**DIRECTIONS FOR THIS TASK**
Start at the line in the entries below that contains "To maintain compatibility", stop at the line that contains "these will be", and output exactly the lines in that span, both ends included.

(Stored data entries)
-- Opening Marker --

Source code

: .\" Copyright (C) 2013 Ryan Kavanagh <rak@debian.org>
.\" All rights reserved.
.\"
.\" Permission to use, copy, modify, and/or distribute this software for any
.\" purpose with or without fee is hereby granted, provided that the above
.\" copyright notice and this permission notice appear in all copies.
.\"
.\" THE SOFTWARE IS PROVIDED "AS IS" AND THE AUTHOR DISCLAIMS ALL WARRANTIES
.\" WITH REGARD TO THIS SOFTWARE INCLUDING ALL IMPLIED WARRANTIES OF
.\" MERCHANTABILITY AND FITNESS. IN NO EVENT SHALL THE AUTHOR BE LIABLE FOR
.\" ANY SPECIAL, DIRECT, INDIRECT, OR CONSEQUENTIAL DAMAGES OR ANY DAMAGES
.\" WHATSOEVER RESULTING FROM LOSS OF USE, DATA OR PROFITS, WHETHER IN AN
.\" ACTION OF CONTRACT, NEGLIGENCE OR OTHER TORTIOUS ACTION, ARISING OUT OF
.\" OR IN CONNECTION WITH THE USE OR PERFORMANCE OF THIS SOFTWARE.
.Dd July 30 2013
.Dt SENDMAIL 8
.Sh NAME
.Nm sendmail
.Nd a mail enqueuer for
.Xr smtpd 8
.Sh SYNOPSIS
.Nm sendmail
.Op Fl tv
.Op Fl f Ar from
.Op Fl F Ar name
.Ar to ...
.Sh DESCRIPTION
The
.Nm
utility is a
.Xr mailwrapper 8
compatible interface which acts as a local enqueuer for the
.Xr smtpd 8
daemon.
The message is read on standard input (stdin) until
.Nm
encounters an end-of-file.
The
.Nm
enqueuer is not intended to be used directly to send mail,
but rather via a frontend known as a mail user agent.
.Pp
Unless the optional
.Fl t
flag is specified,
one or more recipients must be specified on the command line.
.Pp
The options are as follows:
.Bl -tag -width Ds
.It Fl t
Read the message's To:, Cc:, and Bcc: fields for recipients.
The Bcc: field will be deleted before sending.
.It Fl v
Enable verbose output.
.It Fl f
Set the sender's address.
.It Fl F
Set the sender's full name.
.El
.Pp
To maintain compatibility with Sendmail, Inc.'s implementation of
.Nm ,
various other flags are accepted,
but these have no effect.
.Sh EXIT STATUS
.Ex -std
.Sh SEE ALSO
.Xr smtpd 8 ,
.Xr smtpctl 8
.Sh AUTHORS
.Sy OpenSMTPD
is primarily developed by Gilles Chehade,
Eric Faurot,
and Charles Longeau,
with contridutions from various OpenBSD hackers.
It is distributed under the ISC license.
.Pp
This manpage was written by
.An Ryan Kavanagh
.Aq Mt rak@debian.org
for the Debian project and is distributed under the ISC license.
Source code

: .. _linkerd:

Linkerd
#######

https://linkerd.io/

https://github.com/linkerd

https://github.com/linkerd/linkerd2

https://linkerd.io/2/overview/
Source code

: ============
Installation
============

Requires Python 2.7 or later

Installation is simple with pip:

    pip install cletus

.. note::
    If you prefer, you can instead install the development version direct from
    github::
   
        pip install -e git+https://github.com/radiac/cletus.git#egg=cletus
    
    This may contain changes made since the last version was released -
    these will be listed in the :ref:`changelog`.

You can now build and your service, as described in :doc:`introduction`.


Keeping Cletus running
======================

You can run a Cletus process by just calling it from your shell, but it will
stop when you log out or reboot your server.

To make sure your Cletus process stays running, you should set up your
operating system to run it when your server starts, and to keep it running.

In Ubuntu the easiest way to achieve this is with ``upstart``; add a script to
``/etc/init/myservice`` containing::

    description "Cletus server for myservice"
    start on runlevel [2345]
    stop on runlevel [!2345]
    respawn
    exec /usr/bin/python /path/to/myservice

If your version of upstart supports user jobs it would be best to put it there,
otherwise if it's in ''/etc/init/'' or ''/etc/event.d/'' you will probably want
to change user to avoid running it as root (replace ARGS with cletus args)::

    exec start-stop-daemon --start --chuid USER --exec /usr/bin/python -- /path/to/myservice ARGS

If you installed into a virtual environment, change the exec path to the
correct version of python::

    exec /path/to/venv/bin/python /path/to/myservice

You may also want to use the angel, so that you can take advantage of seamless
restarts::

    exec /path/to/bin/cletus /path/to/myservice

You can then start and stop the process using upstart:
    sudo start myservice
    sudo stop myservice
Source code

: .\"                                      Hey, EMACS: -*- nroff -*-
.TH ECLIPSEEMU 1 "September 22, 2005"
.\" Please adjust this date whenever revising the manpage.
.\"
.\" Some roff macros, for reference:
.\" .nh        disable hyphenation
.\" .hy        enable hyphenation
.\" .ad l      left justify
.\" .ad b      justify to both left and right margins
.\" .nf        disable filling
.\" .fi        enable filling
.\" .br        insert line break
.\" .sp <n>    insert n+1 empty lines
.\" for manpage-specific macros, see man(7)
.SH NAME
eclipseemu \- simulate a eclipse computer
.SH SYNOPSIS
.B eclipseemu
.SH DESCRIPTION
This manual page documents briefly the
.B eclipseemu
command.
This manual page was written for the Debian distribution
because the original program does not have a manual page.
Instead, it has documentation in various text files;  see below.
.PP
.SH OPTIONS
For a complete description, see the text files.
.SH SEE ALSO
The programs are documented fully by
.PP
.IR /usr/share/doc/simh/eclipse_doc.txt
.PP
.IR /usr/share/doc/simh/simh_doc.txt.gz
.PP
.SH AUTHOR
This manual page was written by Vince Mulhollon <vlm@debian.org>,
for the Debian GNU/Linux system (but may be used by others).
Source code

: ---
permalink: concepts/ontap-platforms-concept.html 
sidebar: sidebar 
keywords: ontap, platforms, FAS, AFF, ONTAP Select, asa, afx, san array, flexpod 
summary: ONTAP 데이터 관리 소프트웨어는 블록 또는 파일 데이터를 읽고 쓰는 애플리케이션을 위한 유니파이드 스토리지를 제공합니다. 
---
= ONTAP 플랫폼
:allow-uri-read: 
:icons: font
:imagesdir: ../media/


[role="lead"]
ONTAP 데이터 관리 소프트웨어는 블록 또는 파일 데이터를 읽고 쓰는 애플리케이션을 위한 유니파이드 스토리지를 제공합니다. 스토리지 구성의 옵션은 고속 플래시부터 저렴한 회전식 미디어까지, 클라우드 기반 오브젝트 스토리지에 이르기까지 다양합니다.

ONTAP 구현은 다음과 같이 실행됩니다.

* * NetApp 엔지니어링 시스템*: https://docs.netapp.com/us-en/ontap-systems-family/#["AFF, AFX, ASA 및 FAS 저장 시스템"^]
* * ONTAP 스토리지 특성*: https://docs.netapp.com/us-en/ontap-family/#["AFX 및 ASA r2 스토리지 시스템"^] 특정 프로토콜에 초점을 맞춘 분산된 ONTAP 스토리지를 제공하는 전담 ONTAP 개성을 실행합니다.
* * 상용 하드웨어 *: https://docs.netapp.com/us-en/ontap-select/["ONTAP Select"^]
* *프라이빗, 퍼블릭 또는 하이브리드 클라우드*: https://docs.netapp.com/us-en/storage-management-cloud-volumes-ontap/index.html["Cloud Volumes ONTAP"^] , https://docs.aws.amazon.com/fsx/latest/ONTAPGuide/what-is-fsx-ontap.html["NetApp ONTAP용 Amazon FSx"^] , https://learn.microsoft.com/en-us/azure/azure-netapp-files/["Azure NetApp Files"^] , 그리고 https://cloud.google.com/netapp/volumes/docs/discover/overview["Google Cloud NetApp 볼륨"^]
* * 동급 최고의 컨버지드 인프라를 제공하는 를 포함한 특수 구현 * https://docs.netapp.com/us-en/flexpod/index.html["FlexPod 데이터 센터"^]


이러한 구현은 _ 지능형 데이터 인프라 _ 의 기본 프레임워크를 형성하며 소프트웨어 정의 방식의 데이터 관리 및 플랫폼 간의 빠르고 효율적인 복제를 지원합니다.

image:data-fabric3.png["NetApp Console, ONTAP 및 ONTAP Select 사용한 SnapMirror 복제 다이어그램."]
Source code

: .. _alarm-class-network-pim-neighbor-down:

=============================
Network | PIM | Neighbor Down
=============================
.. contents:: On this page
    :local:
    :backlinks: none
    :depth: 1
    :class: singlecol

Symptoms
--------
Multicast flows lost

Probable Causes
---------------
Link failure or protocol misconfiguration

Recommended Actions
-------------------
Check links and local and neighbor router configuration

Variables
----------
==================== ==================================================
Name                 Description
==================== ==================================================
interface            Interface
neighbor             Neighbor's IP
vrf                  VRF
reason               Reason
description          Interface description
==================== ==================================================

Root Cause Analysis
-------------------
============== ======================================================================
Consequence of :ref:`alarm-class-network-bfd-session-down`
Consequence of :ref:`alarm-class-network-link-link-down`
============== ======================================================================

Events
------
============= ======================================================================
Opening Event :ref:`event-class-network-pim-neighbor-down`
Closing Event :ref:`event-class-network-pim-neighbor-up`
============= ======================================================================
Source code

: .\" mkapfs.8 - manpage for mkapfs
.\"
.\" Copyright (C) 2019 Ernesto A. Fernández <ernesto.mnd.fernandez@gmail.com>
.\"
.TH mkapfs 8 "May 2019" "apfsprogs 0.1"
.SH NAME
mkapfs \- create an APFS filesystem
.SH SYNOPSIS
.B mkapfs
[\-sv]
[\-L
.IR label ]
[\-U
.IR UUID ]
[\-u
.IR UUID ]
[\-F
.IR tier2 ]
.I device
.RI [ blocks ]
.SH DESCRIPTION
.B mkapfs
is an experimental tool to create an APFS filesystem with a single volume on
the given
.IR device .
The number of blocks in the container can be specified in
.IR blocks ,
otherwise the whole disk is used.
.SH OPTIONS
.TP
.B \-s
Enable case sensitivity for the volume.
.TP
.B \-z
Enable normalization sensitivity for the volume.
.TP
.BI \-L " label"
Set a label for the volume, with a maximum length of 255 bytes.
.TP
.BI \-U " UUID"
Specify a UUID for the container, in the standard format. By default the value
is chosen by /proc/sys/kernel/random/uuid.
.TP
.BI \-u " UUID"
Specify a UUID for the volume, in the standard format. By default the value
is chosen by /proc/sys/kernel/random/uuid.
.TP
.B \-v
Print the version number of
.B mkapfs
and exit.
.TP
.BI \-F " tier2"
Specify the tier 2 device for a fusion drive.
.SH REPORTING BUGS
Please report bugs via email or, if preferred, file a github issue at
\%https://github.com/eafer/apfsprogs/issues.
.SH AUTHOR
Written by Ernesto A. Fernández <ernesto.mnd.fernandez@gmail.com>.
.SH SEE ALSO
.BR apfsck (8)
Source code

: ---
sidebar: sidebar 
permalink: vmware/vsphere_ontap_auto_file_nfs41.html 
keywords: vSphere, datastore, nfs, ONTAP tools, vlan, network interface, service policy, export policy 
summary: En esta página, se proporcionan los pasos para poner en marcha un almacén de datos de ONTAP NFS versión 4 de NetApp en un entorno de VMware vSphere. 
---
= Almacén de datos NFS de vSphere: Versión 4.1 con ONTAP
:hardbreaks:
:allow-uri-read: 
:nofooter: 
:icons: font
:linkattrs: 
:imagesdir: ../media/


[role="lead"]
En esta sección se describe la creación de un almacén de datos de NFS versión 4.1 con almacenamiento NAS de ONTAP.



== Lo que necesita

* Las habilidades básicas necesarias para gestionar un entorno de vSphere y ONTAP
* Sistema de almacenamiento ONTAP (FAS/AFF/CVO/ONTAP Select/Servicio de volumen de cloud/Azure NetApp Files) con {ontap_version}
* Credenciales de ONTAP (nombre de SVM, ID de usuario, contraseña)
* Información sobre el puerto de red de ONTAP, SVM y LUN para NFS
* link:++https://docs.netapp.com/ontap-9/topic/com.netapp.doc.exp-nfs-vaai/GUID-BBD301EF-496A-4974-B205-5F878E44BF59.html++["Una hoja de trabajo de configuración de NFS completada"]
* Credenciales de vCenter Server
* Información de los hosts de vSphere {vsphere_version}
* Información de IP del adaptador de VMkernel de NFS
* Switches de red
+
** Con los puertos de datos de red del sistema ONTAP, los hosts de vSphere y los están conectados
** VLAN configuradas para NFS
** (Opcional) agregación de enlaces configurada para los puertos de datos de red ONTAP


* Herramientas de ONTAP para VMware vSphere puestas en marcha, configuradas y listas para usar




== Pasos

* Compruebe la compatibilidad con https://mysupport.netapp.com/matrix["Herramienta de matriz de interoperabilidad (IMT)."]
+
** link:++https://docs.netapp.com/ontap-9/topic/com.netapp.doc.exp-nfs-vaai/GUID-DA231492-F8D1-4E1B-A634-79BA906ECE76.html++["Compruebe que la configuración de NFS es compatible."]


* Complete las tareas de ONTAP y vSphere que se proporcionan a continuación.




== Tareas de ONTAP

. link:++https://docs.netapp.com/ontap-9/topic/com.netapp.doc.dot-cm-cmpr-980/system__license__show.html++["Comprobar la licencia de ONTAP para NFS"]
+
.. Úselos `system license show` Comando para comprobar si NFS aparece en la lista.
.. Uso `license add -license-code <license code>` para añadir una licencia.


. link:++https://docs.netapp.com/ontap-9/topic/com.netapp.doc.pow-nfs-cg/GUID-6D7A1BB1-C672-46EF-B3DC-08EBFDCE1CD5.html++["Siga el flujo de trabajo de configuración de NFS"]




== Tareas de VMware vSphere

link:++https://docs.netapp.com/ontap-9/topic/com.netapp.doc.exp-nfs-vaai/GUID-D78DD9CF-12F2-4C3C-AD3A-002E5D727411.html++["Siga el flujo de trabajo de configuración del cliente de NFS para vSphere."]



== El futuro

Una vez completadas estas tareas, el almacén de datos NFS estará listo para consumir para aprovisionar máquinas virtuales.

-- Closing Marker --

**RESPONSE TO THIS TASK**
To maintain compatibility with Sendmail, Inc.'s implementation of
.Nm ,
various other flags are accepted,
but these have no effect.
.Sh EXIT STATUS
.Ex -std
.Sh SEE ALSO
.Xr smtpd 8 ,
.Xr smtpctl 8
.Sh AUTHORS
.Sy OpenSMTPD
is primarily developed by Gilles Chehade,
Eric Faurot,
and Charles Longeau,
with contridutions from various OpenBSD hackers.
It is distributed under the ISC license.
.Pp
This manpage was written by
.An Ryan Kavanagh
.Aq Mt rak@debian.org
for the Debian project and is distributed under the ISC license.
Source code

: .. _linkerd:

Linkerd
#######

https://linkerd.io/

https://github.com/linkerd

https://github.com/linkerd/linkerd2

https://linkerd.io/2/overview/
Source code

: ============
Installation
============

Requires Python 2.7 or later

Installation is simple with pip:

    pip install cletus

.. note::
    If you prefer, you can instead install the development version direct from
    github::
   
        pip install -e git+https://github.com/radiac/cletus.git#egg=cletus
    
    This may contain changes made since the last version was released -
    these will be listed in the :ref:`changelog`.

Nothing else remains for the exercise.